Malaria Journal (May 2012)
Efficacy of ICON<sup>® </sup>Maxx in the laboratory and against insecticide-resistant <it>Anopheles gambiae </it>in central Côte d'Ivoire
Abstract
Abstract Background Long-lasting treatment kits, designed to transform untreated nets into long-lasting insecticidal nets (LLINs), may facilitate high coverage with LLINs where non-treated nets are in place. In this study, the efficacy of ICON® Maxx (Syngenta) was evaluated under laboratory conditions and in an experimental hut trial in central Côte d'Ivoire, where Anopheles gambiae s.s. are resistant to pyrethroid insecticides. Methods In the laboratory, polyester and polyethylene net samples were treated with ICON® Maxx, washed up to 20 times and their efficacy determined in World Health Organization (WHO) cone assays against a susceptible laboratory An. gambiae s.s. colony.
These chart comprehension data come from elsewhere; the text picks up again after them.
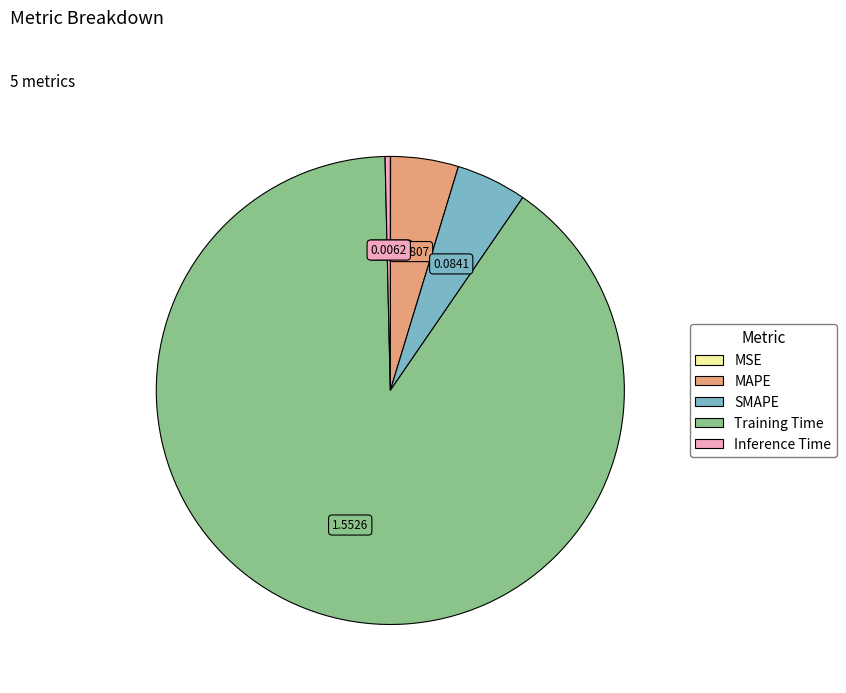

The Training Time slice represents 90% of the pie. True or false?

True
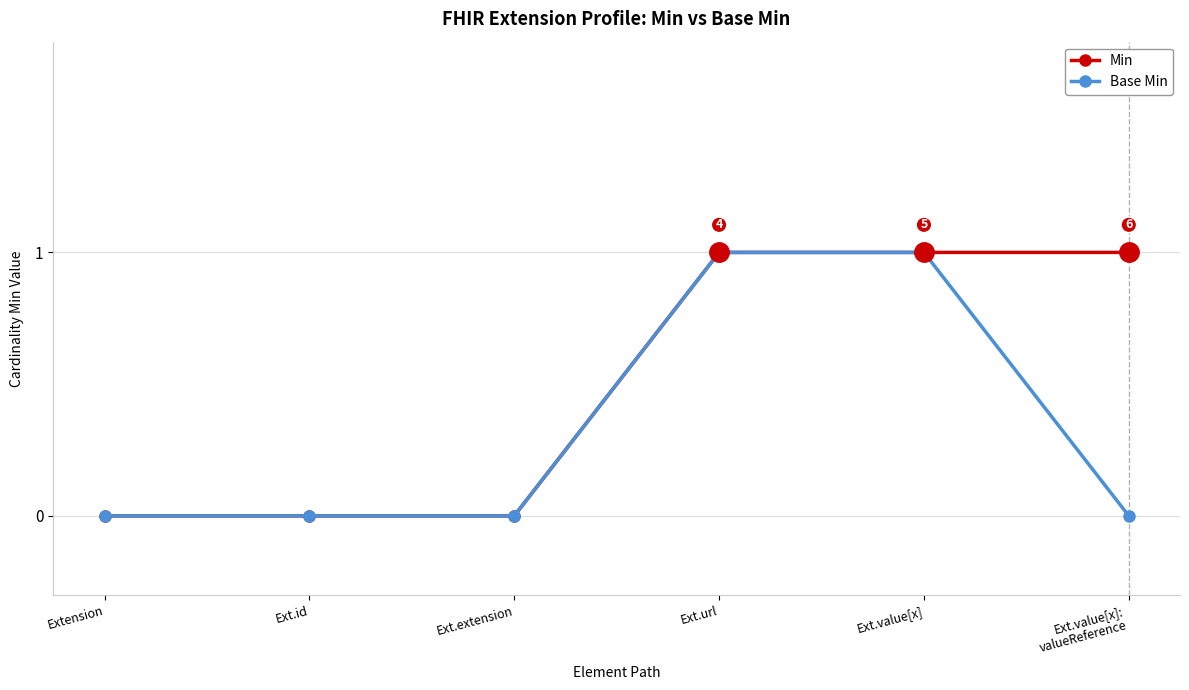

What is the label of the 3rd point from the left?

Ext.extension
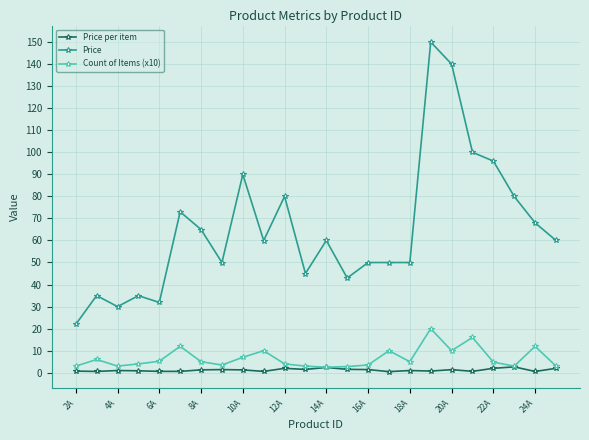

True or false: Count of Items (x10) has more than 0 points higher than both neighbors.

True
Over a 12-month period, the polyester nets were evaluated in a hut trial to determine mosquito deterrence, induced exophily, blood-feeding inhibition and mortality. Results In the laboratory, ICON® Maxx-treated polyethylene nets showed higher efficacy against pyrethroid-susceptible mosquitoes than polyester nets. After 20 washings, insecticidal efficacy in bioassays was 59.4% knockdown (KD) and 22.3% mortality for polyethylene, and 55.3% KD and 17.9% mortality for polyester nets. In experimental huts, treated nets showed strong deterrence, induced exophily and an over three-fold reduction in blood-fed mosquitoes. More than half (61.8%) of the mosquitoes entering the huts with treated nets were found dead the next morning despite high levels of KD resistance. After washing the treated nets, KD and mortality rates were close to or exceeded predefined WHO thresholds in cone bioassays. Conclusion In contrast to previous laboratory investigation, ICON® Maxx-treated nets showed only moderate KD and mortality rates. However, under semi-field conditions, in an area where mosquitoes are resistant to pyrethroids, ICON® Maxx showed high deterrence, induced exophily and provided a significant reduction in blood-feeding rates; features that are likely to have a positive impact in reducing malaria transmission. The WHO cone test may not always be a good proxy for predicting product performance under field conditions.